A professora também apresentou vários gráficos que mostram a queda do volume de exportações para os Estados Unidos. Isso foi compensado de forma que, no total, as exportações brasileiras continuam crescendo. Ao mesmo tempo, salientou, “o déficit [do Brasil] em relação aos Estados Unidos continua aumentando. É o maior que já tivemos”.
Um primeiro cenário, positivo, é que as pressões domésticas de setores dos Estados Unidos continuem e o Brasil consiga a redução das tarifas e, também, a retirada de sanções contra ministros etc.
Segundo Lia Valls, a questão central é o que os Estados Unidos vão querer em trocas, em termos de abertura comercial, o que pode criar tensões na política doméstica brasileira. “Que grau de abertura é esse que a gente vai oferecer? Que setores serão oferecidos?”, questionou.
Em termos regulatórios, ela analisa que a questão das big techs é o ponto mais delicado, inclusive, porque envolve o Congresso brasileiro. “É muito difícil conseguir um acordo como Trump quer de não regulação”. Além disso, outras variáveis podem atravessar a negociação entre os dois países, como o contexto de ameaças norte-americanas contra a Venezuela. “Suponha que os americanos invadam o país, como fica o Brasil nesta história?”
Em relação aos cenários globais, ela citou Michael Froman, presidente do Conselho de Relações Exteriores, para que a melhor opção é “criar um sistema de coalização de países com ideias semelhantes, constituindo uma rede de relações plurilaterais abertas”.
Segundo a professora, ao citar o papel da Organização Mundial do Comércio (OMC), a insistência no multilateralismo “tal como era antes” não é mais possível. A questão agora é como o Brasil vai se posicionar frente a acordos plurilaterais, inclusive, em setores que integram novas áreas ainda não reguladas, como e-commerce e as big techs.
Outro cenário é “reformar o sistema a partir das propostas de coalizações, como os Brics”, o que abre outros desafios. “Como você negociar em um mundo onde é preciso aceitar que existem países que cresceram, como a China obviamente, que têm em muitas áreas de comércio e interpretações diferentes em relação às políticas industriais, ao uso de subsídios, ao que representa uma empresa estatal”, por exemplo.
“Como conciliar essa diversidade? Como o Ocidente vai encaixar o Oriente e criar um sistema internacional minimamente equilibrado?”, questionou. Nisso, Lis Valls afirmou que o BRICS pode “ajudar um pouquinho”. Não que o bloco vai ser “a alternativa”, salientou, na medida em que apresenta uma grande diversidade.
Além deste cenário mais positivo, Lia Valls mencionou dois outros cenários, o mais negativo possível, hobbesiano; e outro em que os Estados Unidos e a China decidem os dilemas.
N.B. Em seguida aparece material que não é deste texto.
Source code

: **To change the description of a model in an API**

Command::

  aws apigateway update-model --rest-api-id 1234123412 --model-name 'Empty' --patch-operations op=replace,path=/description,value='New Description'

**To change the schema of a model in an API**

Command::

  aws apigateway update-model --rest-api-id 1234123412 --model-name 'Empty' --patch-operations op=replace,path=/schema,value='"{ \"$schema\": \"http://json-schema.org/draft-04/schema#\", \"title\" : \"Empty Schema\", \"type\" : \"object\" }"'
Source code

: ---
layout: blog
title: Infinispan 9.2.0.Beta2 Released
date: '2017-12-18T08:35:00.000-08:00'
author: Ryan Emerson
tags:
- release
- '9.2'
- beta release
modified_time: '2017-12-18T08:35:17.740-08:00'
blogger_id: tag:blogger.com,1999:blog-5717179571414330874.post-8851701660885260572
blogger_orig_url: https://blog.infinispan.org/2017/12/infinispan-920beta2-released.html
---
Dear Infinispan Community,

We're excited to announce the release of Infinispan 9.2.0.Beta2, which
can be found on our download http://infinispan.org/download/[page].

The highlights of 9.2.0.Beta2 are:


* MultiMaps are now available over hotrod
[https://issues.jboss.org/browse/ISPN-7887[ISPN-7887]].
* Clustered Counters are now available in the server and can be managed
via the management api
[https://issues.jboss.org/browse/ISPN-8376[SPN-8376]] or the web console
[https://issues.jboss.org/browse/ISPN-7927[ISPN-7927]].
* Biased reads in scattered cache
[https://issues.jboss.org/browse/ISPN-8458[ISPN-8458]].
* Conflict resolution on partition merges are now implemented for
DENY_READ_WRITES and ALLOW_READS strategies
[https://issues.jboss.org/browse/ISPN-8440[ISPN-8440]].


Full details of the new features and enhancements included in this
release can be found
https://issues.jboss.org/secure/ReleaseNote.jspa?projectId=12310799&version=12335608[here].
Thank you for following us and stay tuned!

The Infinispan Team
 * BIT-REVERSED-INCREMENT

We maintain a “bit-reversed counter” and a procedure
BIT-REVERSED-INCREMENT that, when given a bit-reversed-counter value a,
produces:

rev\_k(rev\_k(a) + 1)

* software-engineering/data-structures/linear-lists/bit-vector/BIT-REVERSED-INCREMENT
Em sua avaliação, “o Brasil tem que saber se abrir para novos países e novos acordos. Quando você não tem um sistema multilateral, é preciso se consolidar de outro lado”, ponderou. “Nós falamos de China e Ásia é sempre preciso lembrar o que é um acordo efetivo de integração”, salientou.
“Fazer acordo é saber compartilhar a soberania. Esse é um desafio que temos junto aos parceiros com quem queremos compartilhar”, concluiu.